James fisher reports on a rewilding scheme which will bring bison to the south-east of England.
What’s the difference between a buffalo and a bison? Well, for one, you can’t wash your hands in a buffalo and, also, it seems, you’ll soon be able to find a bison in Kent.
The Kent Wildlife Trust and the Wildwood Trust have secured £1 million of funding to bring bison to a British woodland. The trusts say it will be the first time that bison are introduced to a UK nature reserve. The release is planned for early 2022.
The Wilder Blean project near Canterbury is aiming to improve the bio-diversity of one of the largest remaining areas of ancient woodland in Britain.
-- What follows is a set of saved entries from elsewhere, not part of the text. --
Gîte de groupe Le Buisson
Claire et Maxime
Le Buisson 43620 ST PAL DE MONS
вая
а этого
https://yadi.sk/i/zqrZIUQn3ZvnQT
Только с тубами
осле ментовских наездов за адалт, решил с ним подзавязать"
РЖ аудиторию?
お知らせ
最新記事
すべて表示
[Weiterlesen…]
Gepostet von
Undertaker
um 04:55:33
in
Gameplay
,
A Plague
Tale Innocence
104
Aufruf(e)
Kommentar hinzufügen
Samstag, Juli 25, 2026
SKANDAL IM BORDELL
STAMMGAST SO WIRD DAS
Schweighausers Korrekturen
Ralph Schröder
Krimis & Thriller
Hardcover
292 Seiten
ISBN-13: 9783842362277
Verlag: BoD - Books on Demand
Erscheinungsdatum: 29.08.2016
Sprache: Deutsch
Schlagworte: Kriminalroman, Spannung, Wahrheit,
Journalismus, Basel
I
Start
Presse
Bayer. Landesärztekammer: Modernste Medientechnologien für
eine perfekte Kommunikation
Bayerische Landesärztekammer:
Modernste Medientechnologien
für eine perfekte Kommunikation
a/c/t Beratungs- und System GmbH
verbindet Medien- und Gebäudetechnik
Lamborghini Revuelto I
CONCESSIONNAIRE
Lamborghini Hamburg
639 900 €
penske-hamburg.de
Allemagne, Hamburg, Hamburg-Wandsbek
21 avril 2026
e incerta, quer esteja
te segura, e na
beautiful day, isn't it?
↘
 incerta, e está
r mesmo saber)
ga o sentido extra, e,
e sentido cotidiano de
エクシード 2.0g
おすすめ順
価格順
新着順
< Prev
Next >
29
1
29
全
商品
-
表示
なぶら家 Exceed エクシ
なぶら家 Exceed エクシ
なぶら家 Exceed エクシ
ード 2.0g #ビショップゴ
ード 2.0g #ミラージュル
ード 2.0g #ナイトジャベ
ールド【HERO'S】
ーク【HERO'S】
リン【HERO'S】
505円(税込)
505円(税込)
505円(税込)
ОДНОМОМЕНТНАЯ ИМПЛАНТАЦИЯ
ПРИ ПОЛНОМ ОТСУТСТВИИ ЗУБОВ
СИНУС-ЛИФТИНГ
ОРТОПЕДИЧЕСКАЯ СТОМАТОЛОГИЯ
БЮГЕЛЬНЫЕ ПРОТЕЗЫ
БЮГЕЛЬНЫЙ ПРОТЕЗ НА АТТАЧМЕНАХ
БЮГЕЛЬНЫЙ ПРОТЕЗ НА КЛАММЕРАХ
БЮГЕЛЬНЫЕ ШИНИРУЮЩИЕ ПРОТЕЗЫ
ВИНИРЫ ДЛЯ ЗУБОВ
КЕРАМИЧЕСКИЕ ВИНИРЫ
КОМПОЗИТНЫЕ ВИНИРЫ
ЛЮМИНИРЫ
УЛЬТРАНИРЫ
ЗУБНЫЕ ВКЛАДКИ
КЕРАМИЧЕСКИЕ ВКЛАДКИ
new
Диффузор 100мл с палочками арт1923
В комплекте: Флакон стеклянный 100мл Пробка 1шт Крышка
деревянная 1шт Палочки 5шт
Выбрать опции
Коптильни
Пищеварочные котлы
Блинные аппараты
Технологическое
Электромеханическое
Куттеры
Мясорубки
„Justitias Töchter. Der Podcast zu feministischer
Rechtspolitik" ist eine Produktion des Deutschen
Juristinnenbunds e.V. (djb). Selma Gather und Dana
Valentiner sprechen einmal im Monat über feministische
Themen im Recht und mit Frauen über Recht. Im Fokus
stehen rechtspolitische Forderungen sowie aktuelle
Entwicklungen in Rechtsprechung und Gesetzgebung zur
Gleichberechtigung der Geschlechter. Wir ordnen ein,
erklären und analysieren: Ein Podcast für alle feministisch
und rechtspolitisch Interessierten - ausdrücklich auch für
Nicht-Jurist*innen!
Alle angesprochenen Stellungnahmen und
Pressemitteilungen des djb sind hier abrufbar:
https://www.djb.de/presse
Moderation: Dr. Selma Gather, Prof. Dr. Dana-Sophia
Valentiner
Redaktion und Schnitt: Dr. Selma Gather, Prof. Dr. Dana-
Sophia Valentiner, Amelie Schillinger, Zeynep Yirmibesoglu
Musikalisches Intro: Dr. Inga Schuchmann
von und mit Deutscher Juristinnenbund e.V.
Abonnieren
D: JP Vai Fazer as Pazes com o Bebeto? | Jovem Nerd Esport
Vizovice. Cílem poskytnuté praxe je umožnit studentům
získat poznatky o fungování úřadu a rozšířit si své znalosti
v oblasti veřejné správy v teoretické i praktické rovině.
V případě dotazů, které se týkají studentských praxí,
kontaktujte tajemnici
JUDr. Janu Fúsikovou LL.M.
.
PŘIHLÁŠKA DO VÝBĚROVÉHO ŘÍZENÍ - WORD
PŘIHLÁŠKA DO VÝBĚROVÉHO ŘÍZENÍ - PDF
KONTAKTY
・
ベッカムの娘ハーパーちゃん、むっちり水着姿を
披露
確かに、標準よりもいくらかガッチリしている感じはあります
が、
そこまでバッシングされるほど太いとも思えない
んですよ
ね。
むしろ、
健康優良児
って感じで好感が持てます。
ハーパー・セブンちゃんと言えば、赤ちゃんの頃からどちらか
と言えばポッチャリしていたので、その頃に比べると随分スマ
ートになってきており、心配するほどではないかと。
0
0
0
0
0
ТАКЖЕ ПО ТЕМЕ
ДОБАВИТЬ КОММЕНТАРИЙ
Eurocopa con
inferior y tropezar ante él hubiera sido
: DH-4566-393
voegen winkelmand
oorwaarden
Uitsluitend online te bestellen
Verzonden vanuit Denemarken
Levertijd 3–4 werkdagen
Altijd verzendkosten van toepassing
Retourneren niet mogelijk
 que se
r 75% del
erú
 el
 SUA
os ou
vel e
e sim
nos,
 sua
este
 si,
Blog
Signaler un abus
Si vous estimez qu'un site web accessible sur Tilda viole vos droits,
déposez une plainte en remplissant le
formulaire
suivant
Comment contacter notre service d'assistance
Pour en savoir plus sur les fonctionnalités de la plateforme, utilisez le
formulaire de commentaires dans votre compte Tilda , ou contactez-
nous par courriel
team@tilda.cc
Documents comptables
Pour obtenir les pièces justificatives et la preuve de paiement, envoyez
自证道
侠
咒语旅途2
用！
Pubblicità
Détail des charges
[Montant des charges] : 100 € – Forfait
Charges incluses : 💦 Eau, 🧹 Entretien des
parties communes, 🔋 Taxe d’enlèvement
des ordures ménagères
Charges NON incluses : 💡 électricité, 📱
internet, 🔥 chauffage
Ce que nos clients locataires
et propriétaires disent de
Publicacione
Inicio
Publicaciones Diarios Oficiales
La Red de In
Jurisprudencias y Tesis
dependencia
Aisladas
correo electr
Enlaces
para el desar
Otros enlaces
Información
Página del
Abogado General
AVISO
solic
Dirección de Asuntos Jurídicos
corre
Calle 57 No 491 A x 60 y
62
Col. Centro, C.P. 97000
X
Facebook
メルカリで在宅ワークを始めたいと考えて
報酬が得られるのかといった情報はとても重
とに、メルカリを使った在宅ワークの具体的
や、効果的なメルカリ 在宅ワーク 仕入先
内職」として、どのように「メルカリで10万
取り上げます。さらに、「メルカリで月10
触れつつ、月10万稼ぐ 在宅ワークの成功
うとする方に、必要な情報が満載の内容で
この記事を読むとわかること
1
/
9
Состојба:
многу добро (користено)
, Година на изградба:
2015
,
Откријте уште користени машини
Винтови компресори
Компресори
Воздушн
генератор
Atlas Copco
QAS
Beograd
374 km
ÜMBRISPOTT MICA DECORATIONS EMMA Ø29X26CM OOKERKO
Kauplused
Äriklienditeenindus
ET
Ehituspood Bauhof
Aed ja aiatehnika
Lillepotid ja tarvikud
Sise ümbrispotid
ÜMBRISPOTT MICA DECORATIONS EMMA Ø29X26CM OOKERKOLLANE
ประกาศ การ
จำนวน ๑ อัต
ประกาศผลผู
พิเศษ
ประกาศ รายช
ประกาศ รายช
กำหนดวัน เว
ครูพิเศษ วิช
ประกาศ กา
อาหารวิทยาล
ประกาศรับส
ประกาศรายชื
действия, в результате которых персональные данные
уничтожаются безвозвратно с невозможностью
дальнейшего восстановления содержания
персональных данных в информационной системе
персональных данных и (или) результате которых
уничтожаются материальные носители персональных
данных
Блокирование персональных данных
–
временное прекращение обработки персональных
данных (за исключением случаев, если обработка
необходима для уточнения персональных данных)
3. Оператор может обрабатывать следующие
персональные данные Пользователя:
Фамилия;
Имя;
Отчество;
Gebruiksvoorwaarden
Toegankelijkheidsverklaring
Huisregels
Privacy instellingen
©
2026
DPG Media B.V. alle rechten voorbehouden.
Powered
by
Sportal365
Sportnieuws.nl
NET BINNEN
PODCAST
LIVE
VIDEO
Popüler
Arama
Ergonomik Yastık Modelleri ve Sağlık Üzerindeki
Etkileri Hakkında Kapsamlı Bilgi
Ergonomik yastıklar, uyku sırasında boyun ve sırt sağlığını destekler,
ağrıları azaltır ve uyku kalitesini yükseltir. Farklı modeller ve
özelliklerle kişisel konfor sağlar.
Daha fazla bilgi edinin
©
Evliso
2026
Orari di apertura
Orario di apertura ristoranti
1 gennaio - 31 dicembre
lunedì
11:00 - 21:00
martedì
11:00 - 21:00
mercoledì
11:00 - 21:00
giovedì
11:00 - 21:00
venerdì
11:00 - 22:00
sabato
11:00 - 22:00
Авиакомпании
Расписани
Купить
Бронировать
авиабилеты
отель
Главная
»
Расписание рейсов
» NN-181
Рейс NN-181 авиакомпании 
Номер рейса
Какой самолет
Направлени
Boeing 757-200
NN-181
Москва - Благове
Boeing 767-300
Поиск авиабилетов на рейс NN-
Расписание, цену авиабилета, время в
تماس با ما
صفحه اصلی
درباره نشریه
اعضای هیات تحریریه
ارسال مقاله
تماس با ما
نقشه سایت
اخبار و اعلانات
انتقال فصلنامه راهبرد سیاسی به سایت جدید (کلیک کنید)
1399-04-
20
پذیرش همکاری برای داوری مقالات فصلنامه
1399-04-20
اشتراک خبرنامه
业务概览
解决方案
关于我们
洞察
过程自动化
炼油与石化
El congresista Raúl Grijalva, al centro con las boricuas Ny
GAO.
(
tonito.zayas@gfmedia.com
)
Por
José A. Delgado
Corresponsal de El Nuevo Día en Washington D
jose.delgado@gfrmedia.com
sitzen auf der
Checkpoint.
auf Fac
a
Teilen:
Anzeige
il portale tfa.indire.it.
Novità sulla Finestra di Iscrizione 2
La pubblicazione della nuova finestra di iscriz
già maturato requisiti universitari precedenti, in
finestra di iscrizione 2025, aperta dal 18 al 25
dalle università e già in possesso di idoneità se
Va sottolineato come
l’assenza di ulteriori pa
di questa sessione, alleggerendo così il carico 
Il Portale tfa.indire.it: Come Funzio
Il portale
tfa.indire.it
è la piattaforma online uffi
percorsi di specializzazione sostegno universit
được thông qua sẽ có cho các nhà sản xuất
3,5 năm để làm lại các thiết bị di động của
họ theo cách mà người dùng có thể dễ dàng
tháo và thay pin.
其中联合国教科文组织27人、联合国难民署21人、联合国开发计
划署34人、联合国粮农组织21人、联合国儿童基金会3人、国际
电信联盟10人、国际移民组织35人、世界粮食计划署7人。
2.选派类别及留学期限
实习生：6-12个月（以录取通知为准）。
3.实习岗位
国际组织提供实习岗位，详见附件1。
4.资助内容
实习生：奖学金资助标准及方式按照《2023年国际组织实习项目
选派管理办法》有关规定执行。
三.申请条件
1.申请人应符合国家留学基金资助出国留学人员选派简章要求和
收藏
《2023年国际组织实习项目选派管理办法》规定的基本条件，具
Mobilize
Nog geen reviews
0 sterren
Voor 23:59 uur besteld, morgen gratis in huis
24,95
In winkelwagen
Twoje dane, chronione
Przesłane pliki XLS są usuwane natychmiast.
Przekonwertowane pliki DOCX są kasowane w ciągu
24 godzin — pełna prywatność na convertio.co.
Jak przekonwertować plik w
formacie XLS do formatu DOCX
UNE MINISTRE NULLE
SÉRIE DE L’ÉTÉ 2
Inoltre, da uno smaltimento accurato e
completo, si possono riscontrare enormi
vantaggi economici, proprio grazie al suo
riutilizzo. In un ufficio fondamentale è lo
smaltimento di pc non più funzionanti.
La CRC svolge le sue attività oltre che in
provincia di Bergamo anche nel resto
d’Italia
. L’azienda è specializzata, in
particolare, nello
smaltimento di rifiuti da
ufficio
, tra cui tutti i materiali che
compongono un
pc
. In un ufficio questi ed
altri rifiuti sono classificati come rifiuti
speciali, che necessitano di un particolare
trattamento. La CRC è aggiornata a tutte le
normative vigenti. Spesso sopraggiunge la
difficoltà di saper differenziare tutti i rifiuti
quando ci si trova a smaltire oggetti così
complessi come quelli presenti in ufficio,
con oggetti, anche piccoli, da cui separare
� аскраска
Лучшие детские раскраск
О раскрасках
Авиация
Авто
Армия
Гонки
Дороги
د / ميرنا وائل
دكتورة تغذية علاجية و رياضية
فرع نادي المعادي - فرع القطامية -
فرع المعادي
The European bison is the continent’s largest land mammal, with adult males weighing as much as a ton, and is the closest living relative to the steppe bison that used to roam the UK.
Bison last roamed our green and pleasant land around 6,000 years ago — though not in quite the same form as those which are to be reintroduced. The Rewilding Britain‘s website explains:
‘The European bison is not native to Britain but its close relative, the globally extinct Bison schoetensacki, was here (at least during the Pleistocene). Dental mesowear/fossil tooth wear suggests that B. schoetensacki grazed grasses just like the European bison. The surviving European bison is therefore a suitable surrogate for this extinct species.’
Despite their size, these ‘ecosystem engineers’ are peaceful animals that fell trees and create space for wildlife to flourish, according to the project. Bison have apparently been successfully reintroduced in Poland, Romania and Bulgaria, thriving alongside wild horses and various deer species, each performing a slightly different role within Nature.
‘We can take an important step towards reversing the terrifying rate of species loss in the UK,’ says Paul Hadaway, director of conservation at Kent Wildlife Trust. ‘The Wilder Blean project will prove that a wilder, Nature-based solution is the right way to tackle the climate crisis. Using missing keystone species such as bison to restore natural processes to habitats is the key to bio-abundance.’
The project, which is funded by the People’s Postcode Lottery, will involve extensive consultation. ‘Local people will have the chance to get involved… and help return the land to a functioning ecosystem, brimming with life.’